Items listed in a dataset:
***

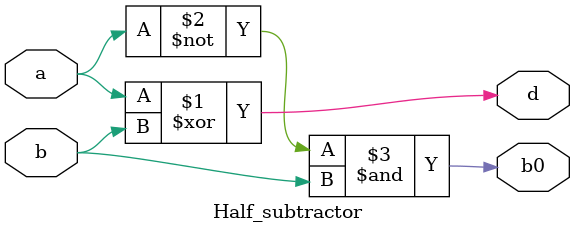
<source format=v>
module Half_subtractor(
input a,b,
output d,b0
    );

  assign d=(a^b);  //difference using xor gate
  assign b0=(~a&b); //borrow using and gate
endmodule

</source>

***

(Problem description) Starting with the line that contains "assign b0=(~a&b); //borrow using and gate", restate every line through the end of the records above, exactly and with no other lines.

(Answer to this exercise)
  assign b0=(~a&b); //borrow using and gate
endmodule

</source>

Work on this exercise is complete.